0

I have about 54 000 files in my GCP bucket. When I try to schedule a big query data transfer job to move files from GCP bucket to big query, I am getting the following error:

Error code 9 : Transfer Run limits exceeded. Max size: 15.00 TB. Max file count: 10000. Found: size = 267065994 B (0.00 TB) ; file count = 54824.

I thought the max file count was 10 million.

James Z
  • 12,209
  • 10
  • 24
  • 44
codechef
  • 65
  • 1
  • 7
  • Looks like you're hitting BigQuery's _"Maximum number of source URIs in job configuration — 10,000 URIs"_ quota. Can you share more details on how you are setting up your DTJ i.e. what does your "Data Source Details" look like? – Graham Polley Jun 21 '20 at 07:48
  • @GrahamPolley Source is Google Cloud Storage. Destination dataset is a dataset in big query. Destination table is a table already created in big query. Cloud Storage URI is /bucket_name/folder/* - this folder contains 54000 files. Write preference is APPEND. File format is Parquet. – codechef Jun 21 '20 at 12:44
  • I basically want to transfer all parquet files in the folder to big query. – codechef Jun 21 '20 at 22:08
  • On the website it says Maximum number of files per load job — 10 Million total files including all files matching all wildcard URIs. Does this mean that I can only transfer 10 million files in total over a period of the job's life cycle? – codechef Jun 22 '20 at 00:00

2 Answers2

1

I think that BigQuery transfer service lists all the files matching the wildcard and then use the list to load them. So it will be same that providing the full list to bq load ... therefore reaching the 10,000 URIs limit. This is probably necessary because BigQuery transfer service will skip already loaded files, so it needs to look them one by one to decide which to actually load.
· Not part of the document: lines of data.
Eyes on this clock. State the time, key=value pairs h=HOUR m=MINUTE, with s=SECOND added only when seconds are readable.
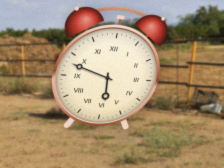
h=5 m=48
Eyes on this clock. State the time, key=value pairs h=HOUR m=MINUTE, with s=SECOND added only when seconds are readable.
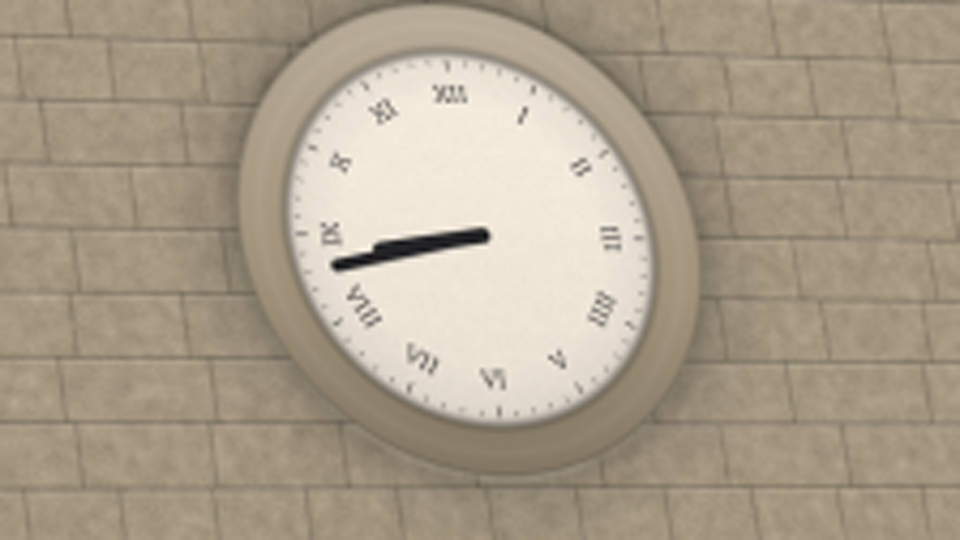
h=8 m=43
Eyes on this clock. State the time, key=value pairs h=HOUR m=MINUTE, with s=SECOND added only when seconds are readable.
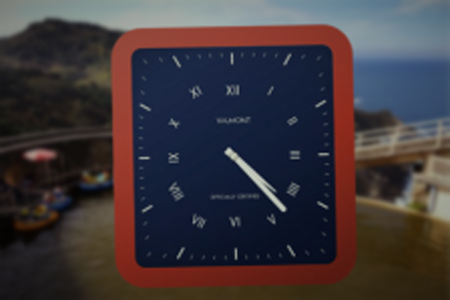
h=4 m=23
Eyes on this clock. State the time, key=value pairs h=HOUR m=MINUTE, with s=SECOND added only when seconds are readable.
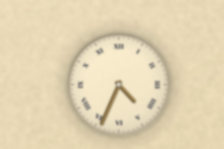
h=4 m=34
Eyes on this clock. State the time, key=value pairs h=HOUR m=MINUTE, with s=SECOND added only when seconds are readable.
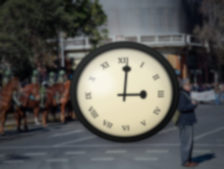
h=3 m=1
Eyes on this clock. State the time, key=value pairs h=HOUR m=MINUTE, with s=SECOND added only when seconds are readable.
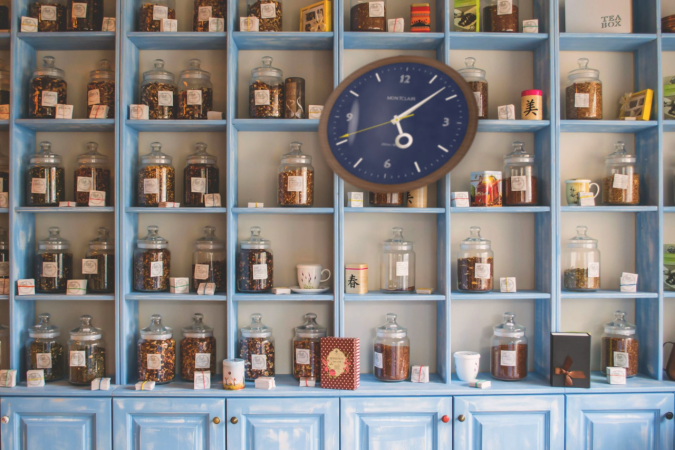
h=5 m=7 s=41
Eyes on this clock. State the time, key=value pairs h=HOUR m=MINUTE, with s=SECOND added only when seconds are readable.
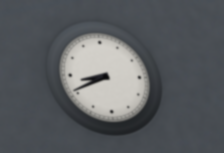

I think that your only option is to schedule a job yourself and load them directly into BigQuery. For example using Cloud Composer or writing a little cloud run service that can be invoked by Cloud Scheduler.

Alessandro
  • 609
  • 1
  • 4
  • 8
1

The Error message Transfer Run limits exceeded as mentioned before is related to a known limit for Load jobs in BigQuery. Unfortunately this is a hard limit and cannot be changed. There is an ongoing Feature Request to increase this limit but for now there is no ETA for it to be implemented.

The main recommendation for this issue is to split a single operation in multiple processes that will send data in requests that don't exceed this limit. With this we could cover the main question: "Why I see this Error message and how to avoid it?".

Is is normal to ask now "how to automate or perform these actions easier?" I can think of involve more products:

  • Dataflow, which will help you to process the data that will be added to BigQuery. Here is where you can send multiple requests.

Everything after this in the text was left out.